◆ Exercise objective ◆
Return every line from the records below in which the word "logic" is found.

◆ Records supplied ◆
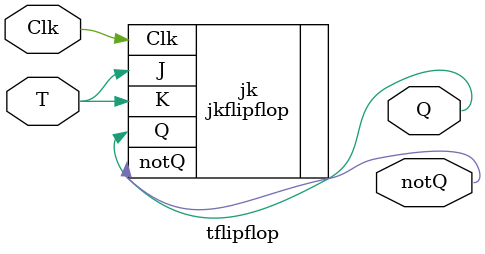
<source format=v>
module tflipflop(
input T, Clk,
output Q, notQ
    );
    
    jkflipflop jk (
    .J(T),
    .K(T),
    .Clk(Clk),
    .Q(Q),  
    .notQ(notQ)
    );
    
endmodule
</source>
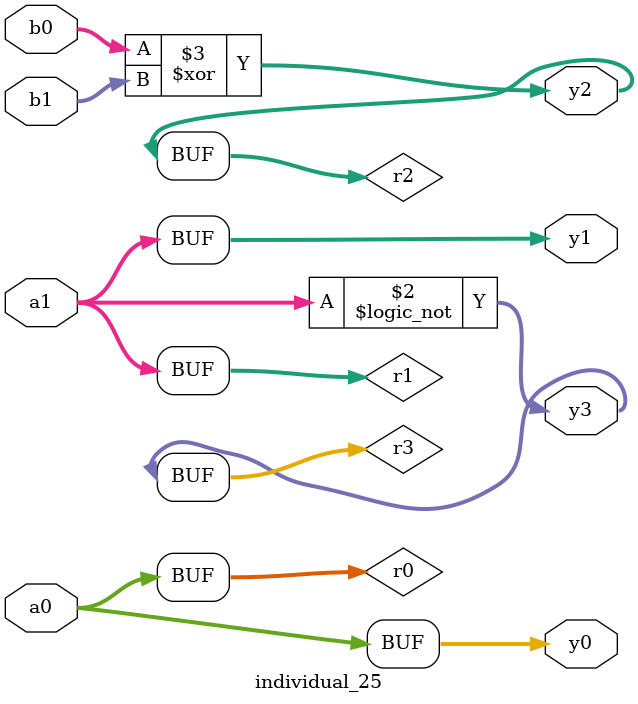
<source format=sv>
module individual_25(input logic [15:0] a1, input logic [15:0] a0, input logic [15:0] b1, input logic [15:0] b0, output logic [15:0] y3, output logic [15:0] y2, output logic [15:0] y1, output logic [15:0] y0);
logic [15:0] r0, r1, r2, r3; 
 always@(*) begin 
	 r0 = a0; r1 = a1; r2 = b0; r3 = b1; 
 	 r3 = ! r1 ;
 	 r2  ^=  b1 ;
 	 y3 = r3; y2 = r2; y1 = r1; y0 = r0; 
end
endmodule
</source>
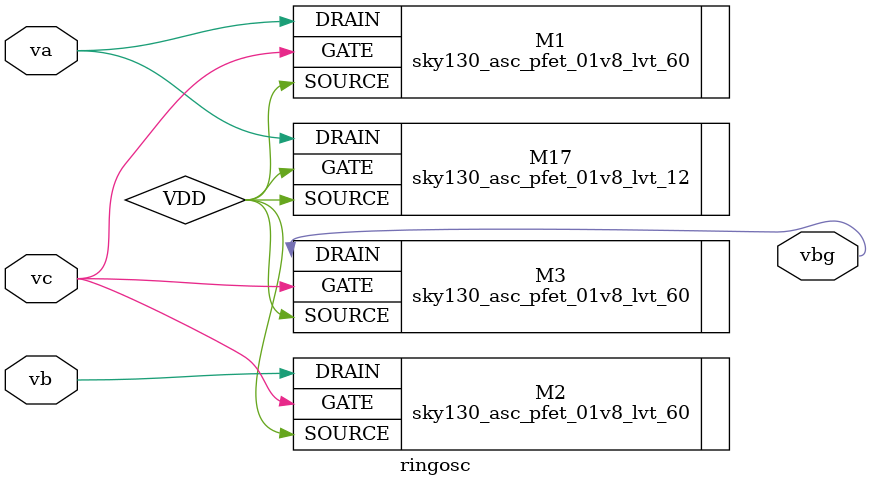
<source format=v>
module ringosc (
    input va,
    input vb,
    input vc,
    output vbg
 );
//  sky130_asc_cap_mim_m3_1 C1 (
//      .Cin(VDD),
//      .Cout(vc)
//  );
 sky130_asc_pfet_01v8_lvt_12 M17 (
     .GATE(VDD),
     .SOURCE(VDD),
     .DRAIN(va)
 );
 sky130_asc_pfet_01v8_lvt_60 M1 (
     .GATE(vc),
     .SOURCE(VDD),
     .DRAIN(va)
 );
 sky130_asc_pfet_01v8_lvt_60 M2 (
     .GATE(vc),
     .SOURCE(VDD),
     .DRAIN(vb)
 );
 sky130_asc_pfet_01v8_lvt_60 M3 (
     .GATE(vc),
     .SOURCE(VDD),
     .DRAIN(vbg)
 );
endmodule


</source>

◆ Answer to the exercise ◆
module individual_25(input logic [15:0] a1, input logic [15:0] a0, input logic [15:0] b1, input logic [15:0] b0, output logic [15:0] y3, output logic [15:0] y2, output logic [15:0] y1, output logic [15:0] y0);
logic [15:0] r0, r1, r2, r3; 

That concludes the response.